### DATA RECORDS ###

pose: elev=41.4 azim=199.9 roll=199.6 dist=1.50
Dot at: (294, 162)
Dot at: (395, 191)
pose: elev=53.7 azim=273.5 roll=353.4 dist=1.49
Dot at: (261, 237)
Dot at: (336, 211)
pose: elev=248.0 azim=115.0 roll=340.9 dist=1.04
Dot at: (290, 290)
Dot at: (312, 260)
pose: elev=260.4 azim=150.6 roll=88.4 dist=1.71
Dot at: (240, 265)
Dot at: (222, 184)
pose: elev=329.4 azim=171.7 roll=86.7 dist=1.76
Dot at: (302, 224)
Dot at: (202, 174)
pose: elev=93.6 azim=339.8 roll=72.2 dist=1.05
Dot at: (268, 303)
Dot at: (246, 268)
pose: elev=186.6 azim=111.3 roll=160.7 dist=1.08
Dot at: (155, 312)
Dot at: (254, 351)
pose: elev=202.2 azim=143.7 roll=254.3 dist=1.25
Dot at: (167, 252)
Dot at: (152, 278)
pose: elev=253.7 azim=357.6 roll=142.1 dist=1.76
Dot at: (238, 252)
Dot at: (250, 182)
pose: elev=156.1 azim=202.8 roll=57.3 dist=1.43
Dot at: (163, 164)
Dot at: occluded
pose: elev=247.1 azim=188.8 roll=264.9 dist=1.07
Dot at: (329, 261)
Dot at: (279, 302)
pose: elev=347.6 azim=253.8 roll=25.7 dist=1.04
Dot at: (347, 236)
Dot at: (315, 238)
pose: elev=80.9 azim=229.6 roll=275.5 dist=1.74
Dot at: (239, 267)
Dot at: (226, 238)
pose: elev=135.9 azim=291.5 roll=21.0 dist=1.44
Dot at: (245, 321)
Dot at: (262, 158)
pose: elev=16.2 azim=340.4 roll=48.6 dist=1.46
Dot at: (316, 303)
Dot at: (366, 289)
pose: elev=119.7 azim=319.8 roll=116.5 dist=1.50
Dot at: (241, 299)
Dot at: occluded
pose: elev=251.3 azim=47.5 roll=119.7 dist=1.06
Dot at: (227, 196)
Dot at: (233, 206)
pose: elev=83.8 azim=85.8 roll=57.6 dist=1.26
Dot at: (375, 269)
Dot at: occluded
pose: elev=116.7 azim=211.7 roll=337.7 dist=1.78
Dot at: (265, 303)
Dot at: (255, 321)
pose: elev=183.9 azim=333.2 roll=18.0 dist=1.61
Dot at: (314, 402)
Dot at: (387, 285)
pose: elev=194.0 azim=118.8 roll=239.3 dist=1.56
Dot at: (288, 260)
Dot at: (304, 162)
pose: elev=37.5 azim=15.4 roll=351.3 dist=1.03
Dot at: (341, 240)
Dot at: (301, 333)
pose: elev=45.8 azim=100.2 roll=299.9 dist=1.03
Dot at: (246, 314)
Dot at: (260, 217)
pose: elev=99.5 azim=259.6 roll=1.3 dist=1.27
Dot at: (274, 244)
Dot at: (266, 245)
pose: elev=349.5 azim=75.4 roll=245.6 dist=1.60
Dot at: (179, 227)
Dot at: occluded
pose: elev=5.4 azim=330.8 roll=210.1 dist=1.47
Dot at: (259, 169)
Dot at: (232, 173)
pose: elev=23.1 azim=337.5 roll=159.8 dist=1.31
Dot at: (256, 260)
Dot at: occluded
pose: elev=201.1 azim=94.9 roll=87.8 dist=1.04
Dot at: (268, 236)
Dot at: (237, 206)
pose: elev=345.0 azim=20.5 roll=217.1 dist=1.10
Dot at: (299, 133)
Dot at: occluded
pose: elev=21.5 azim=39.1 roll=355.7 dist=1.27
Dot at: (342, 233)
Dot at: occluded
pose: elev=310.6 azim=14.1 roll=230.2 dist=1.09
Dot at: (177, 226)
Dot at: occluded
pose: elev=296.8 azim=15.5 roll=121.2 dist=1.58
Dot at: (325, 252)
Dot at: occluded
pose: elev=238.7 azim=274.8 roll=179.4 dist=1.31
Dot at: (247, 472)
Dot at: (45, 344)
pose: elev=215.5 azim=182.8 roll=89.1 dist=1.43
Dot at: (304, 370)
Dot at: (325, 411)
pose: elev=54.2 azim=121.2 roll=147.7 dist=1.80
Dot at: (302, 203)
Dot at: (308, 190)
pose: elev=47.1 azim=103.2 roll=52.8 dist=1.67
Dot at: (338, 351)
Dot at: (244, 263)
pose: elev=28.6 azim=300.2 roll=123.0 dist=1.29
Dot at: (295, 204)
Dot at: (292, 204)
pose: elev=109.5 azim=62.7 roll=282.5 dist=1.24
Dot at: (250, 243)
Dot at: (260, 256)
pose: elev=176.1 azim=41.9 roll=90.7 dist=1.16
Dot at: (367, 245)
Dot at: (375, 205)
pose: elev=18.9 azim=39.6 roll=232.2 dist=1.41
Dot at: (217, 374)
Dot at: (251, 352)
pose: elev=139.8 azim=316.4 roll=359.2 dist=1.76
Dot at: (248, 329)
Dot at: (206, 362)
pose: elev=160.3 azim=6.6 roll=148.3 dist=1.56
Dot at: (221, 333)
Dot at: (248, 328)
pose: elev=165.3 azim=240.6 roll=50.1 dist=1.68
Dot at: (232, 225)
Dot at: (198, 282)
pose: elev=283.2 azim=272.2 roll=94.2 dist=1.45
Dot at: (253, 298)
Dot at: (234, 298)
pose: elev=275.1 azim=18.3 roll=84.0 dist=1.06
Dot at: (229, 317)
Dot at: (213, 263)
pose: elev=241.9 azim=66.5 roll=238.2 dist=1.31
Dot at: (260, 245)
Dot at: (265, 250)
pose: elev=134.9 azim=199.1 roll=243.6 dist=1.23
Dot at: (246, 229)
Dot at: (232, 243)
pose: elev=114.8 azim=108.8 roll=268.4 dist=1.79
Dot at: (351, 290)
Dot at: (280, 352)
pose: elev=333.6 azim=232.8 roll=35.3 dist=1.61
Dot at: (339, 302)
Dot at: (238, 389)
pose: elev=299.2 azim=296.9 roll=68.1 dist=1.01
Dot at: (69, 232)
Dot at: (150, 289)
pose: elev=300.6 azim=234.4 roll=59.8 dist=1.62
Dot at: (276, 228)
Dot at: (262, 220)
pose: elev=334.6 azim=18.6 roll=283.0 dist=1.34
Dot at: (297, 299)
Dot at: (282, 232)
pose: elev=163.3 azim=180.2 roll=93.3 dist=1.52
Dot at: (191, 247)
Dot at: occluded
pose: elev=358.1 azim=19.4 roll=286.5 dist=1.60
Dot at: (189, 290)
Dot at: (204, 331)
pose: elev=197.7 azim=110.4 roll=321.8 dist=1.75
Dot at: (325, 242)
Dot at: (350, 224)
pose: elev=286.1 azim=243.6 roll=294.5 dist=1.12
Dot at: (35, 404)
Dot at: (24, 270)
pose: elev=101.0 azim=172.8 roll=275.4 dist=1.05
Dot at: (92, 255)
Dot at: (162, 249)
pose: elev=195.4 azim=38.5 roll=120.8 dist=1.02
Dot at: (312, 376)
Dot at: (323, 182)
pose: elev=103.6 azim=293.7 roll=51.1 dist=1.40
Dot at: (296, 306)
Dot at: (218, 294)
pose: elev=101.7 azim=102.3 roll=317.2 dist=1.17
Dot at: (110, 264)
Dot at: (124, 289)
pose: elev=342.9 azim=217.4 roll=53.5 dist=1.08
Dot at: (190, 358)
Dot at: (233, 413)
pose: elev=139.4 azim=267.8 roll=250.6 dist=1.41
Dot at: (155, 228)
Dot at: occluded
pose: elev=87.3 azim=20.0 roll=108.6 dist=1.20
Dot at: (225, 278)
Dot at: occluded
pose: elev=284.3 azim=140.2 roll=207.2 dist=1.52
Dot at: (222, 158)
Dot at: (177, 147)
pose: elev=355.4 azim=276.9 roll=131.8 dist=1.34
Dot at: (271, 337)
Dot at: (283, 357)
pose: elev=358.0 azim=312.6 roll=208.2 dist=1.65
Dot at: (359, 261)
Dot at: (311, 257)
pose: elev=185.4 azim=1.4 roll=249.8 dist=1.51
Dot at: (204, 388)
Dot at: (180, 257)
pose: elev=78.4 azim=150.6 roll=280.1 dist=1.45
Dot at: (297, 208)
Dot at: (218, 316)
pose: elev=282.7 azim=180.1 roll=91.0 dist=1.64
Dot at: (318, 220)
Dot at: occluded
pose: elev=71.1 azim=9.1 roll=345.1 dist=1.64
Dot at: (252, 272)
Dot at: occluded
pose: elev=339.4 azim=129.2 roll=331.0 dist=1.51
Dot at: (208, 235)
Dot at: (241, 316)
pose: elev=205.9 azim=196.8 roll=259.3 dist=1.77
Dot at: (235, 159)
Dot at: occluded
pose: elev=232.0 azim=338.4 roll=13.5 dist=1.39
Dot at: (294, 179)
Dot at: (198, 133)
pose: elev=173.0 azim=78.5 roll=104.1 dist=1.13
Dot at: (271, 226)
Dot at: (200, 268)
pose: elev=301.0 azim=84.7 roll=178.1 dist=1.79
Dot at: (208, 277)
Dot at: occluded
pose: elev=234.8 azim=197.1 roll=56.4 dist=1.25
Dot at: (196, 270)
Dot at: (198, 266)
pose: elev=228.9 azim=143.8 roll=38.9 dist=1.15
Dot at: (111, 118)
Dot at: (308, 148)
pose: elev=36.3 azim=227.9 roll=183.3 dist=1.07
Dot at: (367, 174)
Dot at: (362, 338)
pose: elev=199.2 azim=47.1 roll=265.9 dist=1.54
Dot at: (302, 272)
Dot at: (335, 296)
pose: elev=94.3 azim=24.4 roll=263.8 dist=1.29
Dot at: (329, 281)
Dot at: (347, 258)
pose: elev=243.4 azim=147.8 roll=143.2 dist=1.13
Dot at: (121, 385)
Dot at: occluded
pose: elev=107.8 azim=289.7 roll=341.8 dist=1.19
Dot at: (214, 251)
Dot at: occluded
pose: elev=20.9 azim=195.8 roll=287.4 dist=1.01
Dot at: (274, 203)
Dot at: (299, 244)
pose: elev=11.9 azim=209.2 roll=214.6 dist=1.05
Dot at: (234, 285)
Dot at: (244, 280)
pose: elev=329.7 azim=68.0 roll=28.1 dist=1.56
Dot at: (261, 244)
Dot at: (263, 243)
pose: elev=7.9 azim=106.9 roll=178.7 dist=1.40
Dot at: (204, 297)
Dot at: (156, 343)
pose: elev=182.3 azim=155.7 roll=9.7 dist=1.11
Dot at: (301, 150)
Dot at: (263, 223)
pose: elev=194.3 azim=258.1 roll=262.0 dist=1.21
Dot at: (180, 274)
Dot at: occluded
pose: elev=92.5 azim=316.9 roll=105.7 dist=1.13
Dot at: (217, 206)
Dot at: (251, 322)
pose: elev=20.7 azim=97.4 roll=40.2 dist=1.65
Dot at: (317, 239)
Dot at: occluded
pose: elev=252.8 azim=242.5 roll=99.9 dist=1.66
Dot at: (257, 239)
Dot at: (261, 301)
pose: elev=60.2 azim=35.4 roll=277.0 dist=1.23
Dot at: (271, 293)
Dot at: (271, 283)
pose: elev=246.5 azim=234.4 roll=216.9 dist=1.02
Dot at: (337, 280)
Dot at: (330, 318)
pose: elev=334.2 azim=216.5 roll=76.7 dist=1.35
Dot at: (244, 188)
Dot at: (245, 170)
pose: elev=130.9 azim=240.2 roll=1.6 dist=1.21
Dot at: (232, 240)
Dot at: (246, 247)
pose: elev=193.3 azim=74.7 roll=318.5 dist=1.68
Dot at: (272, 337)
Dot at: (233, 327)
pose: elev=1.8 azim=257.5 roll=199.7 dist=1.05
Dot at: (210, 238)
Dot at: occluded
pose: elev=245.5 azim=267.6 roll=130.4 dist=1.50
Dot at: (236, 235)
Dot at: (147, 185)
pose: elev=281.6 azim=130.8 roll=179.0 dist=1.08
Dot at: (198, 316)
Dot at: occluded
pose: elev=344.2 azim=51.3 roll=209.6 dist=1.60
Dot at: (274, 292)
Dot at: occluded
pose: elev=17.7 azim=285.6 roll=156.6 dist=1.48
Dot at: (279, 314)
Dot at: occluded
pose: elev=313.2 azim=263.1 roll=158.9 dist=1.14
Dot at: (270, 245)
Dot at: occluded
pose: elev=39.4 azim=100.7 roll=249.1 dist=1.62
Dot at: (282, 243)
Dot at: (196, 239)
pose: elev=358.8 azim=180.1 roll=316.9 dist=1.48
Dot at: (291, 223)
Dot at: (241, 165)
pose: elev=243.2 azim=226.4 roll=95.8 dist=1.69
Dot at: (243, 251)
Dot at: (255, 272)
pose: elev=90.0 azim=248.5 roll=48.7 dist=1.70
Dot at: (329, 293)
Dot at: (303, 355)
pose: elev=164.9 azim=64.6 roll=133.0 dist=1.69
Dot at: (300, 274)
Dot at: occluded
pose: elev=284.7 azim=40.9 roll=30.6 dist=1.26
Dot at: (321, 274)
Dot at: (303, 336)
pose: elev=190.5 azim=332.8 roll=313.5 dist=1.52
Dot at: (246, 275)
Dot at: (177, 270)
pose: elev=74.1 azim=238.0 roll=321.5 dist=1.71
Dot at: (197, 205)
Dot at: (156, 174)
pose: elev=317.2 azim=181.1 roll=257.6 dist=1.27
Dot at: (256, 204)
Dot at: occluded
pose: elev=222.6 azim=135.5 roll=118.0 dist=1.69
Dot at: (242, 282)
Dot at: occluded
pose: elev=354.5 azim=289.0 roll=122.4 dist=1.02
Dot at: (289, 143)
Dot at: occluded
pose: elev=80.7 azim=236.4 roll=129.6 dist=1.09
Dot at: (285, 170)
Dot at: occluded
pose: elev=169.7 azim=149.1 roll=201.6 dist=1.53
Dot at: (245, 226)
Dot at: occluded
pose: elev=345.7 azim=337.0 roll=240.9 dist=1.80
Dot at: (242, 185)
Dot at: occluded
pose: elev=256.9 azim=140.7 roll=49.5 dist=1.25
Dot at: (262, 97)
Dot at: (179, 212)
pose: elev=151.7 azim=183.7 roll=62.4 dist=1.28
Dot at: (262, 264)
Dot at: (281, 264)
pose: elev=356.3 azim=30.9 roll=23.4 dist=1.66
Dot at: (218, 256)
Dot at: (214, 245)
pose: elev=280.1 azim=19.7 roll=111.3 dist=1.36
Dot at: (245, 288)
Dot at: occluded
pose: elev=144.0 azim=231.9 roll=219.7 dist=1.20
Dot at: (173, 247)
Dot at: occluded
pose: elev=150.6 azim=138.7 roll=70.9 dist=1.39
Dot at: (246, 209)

###

Copy the records above word for word, from the very beginning through the line containing "Dot at: (255, 321)", with that line included.

pose: elev=41.4 azim=199.9 roll=199.6 dist=1.50
Dot at: (294, 162)
Dot at: (395, 191)
pose: elev=53.7 azim=273.5 roll=353.4 dist=1.49
Dot at: (261, 237)
Dot at: (336, 211)
pose: elev=248.0 azim=115.0 roll=340.9 dist=1.04
Dot at: (290, 290)
Dot at: (312, 260)
pose: elev=260.4 azim=150.6 roll=88.4 dist=1.71
Dot at: (240, 265)
Dot at: (222, 184)
pose: elev=329.4 azim=171.7 roll=86.7 dist=1.76
Dot at: (302, 224)
Dot at: (202, 174)
pose: elev=93.6 azim=339.8 roll=72.2 dist=1.05
Dot at: (268, 303)
Dot at: (246, 268)
pose: elev=186.6 azim=111.3 roll=160.7 dist=1.08
Dot at: (155, 312)
Dot at: (254, 351)
pose: elev=202.2 azim=143.7 roll=254.3 dist=1.25
Dot at: (167, 252)
Dot at: (152, 278)
pose: elev=253.7 azim=357.6 roll=142.1 dist=1.76
Dot at: (238, 252)
Dot at: (250, 182)
pose: elev=156.1 azim=202.8 roll=57.3 dist=1.43
Dot at: (163, 164)
Dot at: occluded
pose: elev=247.1 azim=188.8 roll=264.9 dist=1.07
Dot at: (329, 261)
Dot at: (279, 302)
pose: elev=347.6 azim=253.8 roll=25.7 dist=1.04
Dot at: (347, 236)
Dot at: (315, 238)
pose: elev=80.9 azim=229.6 roll=275.5 dist=1.74
Dot at: (239, 267)
Dot at: (226, 238)
pose: elev=135.9 azim=291.5 roll=21.0 dist=1.44
Dot at: (245, 321)
Dot at: (262, 158)
pose: elev=16.2 azim=340.4 roll=48.6 dist=1.46
Dot at: (316, 303)
Dot at: (366, 289)
pose: elev=119.7 azim=319.8 roll=116.5 dist=1.50
Dot at: (241, 299)
Dot at: occluded
pose: elev=251.3 azim=47.5 roll=119.7 dist=1.06
Dot at: (227, 196)
Dot at: (233, 206)
pose: elev=83.8 azim=85.8 roll=57.6 dist=1.26
Dot at: (375, 269)
Dot at: occluded
pose: elev=116.7 azim=211.7 roll=337.7 dist=1.78
Dot at: (265, 303)
Dot at: (255, 321)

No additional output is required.